So I’ve been going through a pretty big mindset shift that’s really altered my concept of “healthy eating” and how I relate to food. I gotta say, it’s been a total game-changer in the best way possible. I think a lot of these ideas have kind of been floating around in the back of my mind for some time now, but there were a few missing links that made it so I couldn’t see the whole picture. When I finally did, it instantly resonated with me and made so much sense! I’m so excited about it and have so much to say about it that I’m writing my 3rd blog in a row on the subject! (Here is part 1 and part 2 to read for yourself if you’re interested.)

The biggest takeaway for me has been that in becoming so completely focused on what we eat, we’ve lost sight of all the other aspects that make up a truly healthy relationship with food – which in my opinion, instead of being called “healthy” or “clean”, should just be called normal eating.

Seriously, what IS clean eating anyways?!

 

On the one hand, I knew that strict diets didn’t jive with my concept of what healthy eating should look like. On the other hand, when it comes to food and body image, the black and white thinking is so prevalent that I didn’t realize just how much of it had still imbedded itself pretty deeply in my own mind. That’s what recently came to the surface and allowed me to fill in some of the missing links.

So for part 3, I just wanted to share how it’s been going since this “shift” occurred along with some of the insights I’ve already gained. Changing the way you’ve thought about something and consequently what you’ve been practicing for years doesn’t happen overnight. It’s a process, but wow, it’s been an extremely freeing and exciting one.

Building self-trust

“I believe that the guilt we associate with food is far more detrimental to us than the food itself.” ~Dr. Eric Cobb

Fully letting go of “good” and “bad” categories and the guilt associated with certain foods is going to take time. But so far, I’m finding that it’s helped me with two really big mindset hurdles:

1) True abundance

The abundance mindset is the mentality that says, “There’s always more where that came from”, whereas the scarcity mindset says, “There will never be enough”. Allowing myself the option to really eat whatever I want WITHOUT GUILT takes away any lingering feelings of the scarcity mindset or the urge to put certain foods up on a pedestal.

Problems to work on:
**A.** List every word of two or more letters that the post on healthy eating writes entirely in capital letters.
**B.** Repeat word for word the stretch of the post on healthy eating from "Seriously, what IS" through "the missing links.".

Provided data:
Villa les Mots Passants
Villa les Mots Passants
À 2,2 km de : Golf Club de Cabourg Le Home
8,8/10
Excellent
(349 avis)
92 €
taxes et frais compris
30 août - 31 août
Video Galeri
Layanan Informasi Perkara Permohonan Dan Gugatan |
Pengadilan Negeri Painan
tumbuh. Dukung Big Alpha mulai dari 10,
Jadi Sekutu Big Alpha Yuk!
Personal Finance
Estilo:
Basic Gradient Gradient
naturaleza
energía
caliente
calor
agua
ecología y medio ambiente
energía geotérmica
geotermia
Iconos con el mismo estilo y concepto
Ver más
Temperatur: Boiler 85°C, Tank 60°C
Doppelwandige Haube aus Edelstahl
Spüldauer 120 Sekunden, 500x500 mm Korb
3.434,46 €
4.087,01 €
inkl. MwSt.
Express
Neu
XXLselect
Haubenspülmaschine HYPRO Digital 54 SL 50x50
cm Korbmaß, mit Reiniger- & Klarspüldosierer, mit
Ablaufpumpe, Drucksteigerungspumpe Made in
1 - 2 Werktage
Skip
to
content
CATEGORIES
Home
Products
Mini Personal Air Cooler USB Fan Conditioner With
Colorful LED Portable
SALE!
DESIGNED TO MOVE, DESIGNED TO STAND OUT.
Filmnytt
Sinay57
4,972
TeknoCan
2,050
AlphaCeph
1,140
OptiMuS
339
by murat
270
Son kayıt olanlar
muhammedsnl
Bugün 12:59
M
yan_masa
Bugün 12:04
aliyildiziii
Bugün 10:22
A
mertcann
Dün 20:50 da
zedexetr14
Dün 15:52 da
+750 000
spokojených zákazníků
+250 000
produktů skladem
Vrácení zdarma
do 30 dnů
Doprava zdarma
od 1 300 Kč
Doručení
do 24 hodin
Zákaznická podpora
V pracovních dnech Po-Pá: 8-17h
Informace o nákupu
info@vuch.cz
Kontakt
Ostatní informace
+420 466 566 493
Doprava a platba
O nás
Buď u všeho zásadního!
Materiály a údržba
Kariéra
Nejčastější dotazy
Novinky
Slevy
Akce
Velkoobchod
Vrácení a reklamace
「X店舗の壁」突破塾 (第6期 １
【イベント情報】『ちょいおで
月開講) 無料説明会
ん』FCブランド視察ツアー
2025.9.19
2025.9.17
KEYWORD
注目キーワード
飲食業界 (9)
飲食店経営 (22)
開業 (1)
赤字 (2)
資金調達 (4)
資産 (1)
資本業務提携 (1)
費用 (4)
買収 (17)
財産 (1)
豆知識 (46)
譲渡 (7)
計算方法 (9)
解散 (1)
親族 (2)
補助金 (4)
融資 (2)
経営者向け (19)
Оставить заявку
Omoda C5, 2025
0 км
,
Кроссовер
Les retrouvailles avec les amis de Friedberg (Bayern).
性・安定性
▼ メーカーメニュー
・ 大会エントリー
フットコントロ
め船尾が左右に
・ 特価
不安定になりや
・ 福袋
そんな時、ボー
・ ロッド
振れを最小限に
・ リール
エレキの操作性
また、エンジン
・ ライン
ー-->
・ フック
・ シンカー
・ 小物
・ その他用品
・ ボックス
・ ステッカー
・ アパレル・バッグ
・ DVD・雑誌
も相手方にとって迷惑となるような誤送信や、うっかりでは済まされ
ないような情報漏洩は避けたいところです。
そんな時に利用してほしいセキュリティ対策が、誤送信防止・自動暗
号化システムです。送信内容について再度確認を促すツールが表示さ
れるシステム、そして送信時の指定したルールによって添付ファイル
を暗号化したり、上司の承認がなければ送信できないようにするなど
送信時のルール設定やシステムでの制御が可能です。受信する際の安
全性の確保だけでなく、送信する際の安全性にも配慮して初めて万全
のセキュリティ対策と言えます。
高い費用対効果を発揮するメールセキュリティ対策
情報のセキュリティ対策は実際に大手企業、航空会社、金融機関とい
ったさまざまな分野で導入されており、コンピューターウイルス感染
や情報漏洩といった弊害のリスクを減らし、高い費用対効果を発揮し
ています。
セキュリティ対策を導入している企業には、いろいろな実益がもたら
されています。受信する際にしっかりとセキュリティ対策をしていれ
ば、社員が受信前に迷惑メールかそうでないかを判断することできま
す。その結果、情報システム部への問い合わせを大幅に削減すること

...

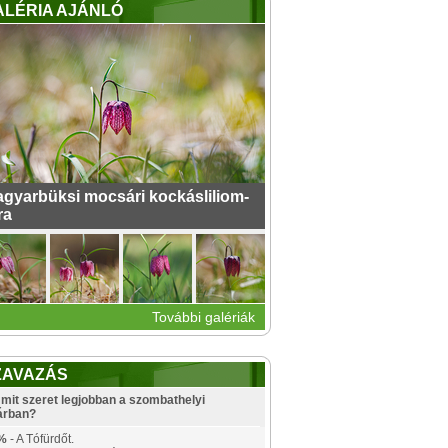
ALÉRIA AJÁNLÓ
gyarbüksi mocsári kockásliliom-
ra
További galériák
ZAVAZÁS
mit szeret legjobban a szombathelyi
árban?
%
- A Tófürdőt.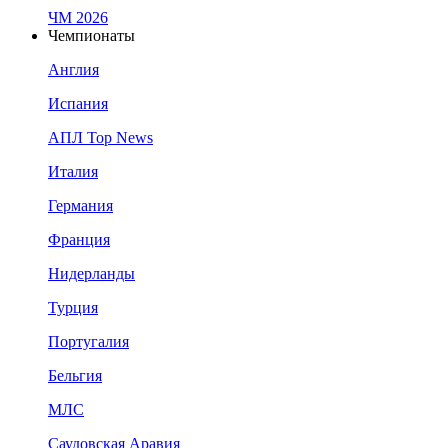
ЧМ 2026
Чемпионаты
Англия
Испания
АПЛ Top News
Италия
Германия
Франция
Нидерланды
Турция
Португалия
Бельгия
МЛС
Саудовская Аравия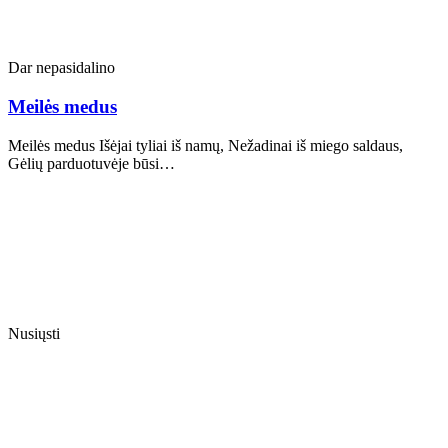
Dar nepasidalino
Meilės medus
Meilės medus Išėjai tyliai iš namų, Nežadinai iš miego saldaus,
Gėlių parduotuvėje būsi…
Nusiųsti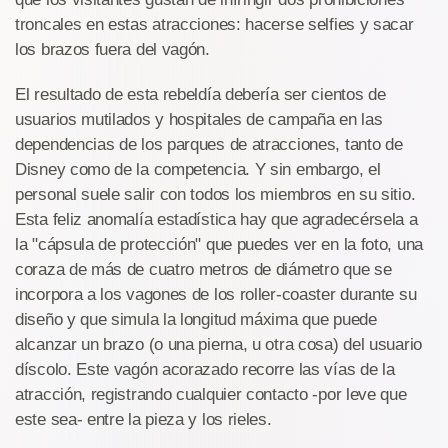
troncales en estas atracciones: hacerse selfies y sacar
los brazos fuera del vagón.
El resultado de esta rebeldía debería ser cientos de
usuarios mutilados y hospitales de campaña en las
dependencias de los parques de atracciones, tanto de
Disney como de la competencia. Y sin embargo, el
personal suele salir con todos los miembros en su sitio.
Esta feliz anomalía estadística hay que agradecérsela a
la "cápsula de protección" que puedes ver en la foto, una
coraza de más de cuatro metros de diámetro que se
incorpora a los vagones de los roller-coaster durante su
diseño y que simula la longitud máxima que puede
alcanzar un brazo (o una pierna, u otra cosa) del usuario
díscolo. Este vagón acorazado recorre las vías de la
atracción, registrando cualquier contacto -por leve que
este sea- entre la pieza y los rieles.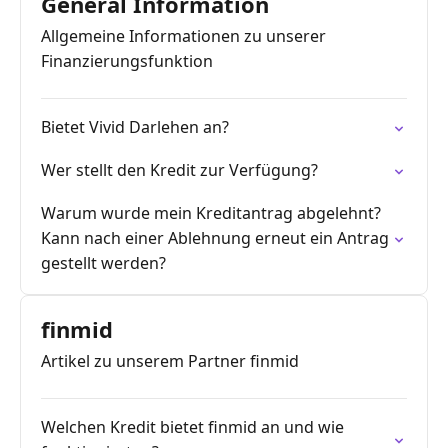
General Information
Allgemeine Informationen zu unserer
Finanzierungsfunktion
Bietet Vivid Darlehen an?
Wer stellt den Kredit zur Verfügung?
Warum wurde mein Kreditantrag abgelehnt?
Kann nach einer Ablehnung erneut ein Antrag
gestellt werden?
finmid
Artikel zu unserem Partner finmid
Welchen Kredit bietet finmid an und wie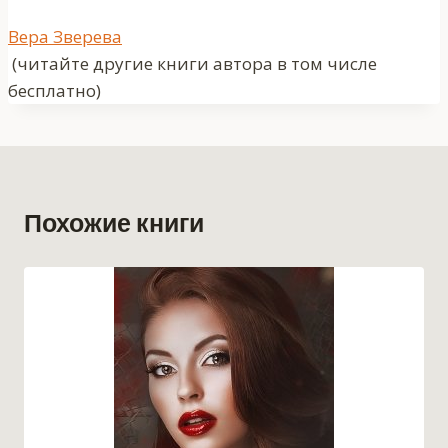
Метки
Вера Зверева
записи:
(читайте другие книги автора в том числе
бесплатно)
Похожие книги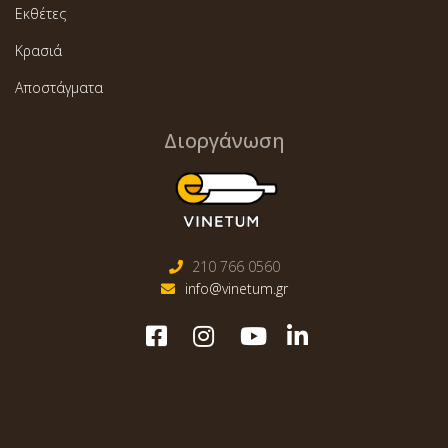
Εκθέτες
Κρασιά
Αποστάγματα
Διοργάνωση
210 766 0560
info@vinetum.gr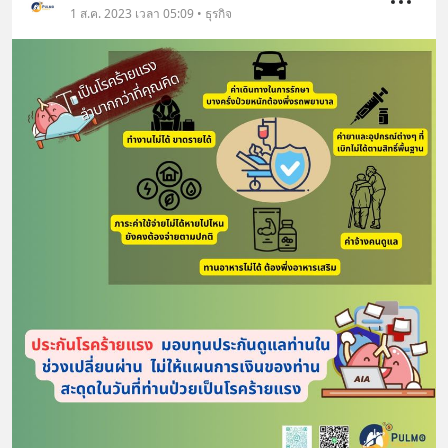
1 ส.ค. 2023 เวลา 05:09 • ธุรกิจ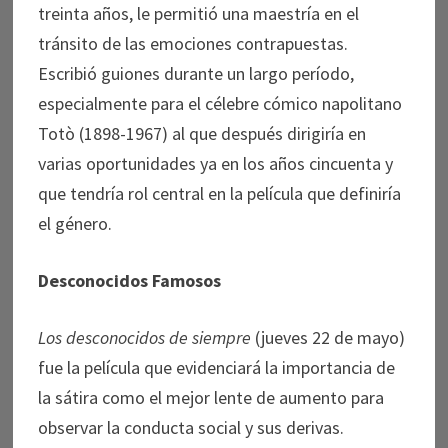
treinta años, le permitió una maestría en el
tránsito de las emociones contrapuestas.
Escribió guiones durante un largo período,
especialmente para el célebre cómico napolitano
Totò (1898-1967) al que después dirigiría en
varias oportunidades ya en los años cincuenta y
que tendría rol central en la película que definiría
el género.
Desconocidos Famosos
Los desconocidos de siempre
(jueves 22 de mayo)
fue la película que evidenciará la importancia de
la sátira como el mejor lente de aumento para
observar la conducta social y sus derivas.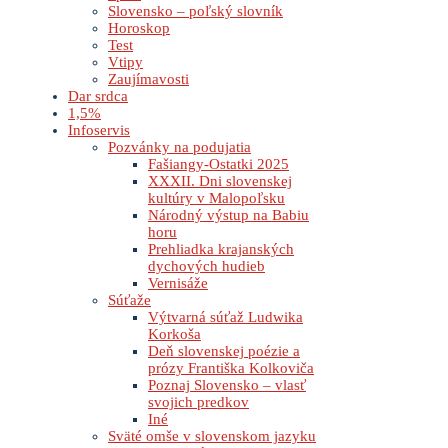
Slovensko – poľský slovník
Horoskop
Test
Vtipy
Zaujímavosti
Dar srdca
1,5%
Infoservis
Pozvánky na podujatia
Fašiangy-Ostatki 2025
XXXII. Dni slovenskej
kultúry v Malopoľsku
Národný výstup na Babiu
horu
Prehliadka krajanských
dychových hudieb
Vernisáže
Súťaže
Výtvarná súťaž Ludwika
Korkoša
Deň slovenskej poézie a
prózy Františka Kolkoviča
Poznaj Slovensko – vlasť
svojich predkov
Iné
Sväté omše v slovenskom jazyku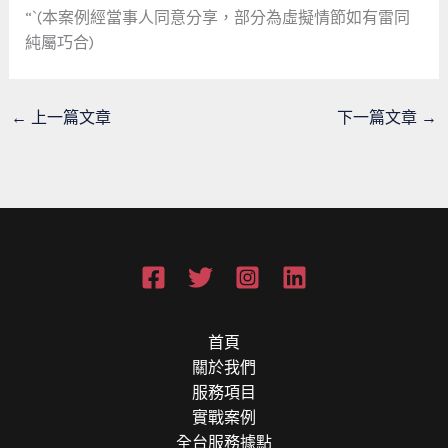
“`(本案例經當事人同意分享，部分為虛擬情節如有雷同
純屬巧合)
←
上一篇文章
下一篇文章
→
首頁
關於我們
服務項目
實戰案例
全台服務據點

Responses to the tasks:
**A.** IS, WITHOUT, GUILT

**B.**
Seriously, what IS clean eating anyways?!

 

On the one hand, I knew that strict diets didn’t jive with my concept of what healthy eating should look like. On the other hand, when it comes to food and body image, the black and white thinking is so prevalent that I didn’t realize just how much of it had still imbedded itself pretty deeply in my own mind. That’s what recently came to the surface and allowed me to fill in some of the missing links.